*Supplied entries*.
######

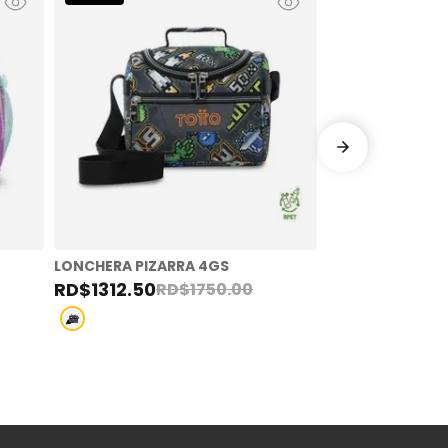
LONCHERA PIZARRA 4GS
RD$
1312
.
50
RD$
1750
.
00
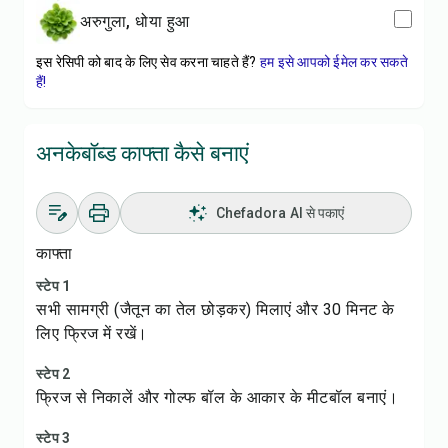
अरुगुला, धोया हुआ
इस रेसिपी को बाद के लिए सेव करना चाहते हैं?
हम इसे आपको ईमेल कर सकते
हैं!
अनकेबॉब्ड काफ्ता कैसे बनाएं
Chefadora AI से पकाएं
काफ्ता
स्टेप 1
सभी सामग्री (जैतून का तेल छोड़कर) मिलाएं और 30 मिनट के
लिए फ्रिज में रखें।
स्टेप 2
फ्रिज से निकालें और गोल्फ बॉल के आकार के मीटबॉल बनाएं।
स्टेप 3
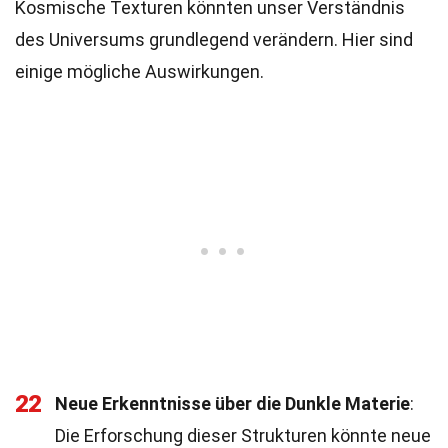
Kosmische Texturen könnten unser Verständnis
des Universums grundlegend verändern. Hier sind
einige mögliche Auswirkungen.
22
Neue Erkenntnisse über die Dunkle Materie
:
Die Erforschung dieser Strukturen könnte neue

######

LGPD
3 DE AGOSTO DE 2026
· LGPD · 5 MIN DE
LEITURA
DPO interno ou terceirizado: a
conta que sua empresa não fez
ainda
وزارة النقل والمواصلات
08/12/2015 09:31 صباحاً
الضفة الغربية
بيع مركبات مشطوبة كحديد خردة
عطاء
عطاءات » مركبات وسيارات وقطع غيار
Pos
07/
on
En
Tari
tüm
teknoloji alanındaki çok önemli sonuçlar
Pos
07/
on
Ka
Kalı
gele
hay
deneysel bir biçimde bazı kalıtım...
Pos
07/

######

*Aim of the task*. Count the lines in the records above that contain the word "مركبات", and give only the number.

*Finished exercise*. 2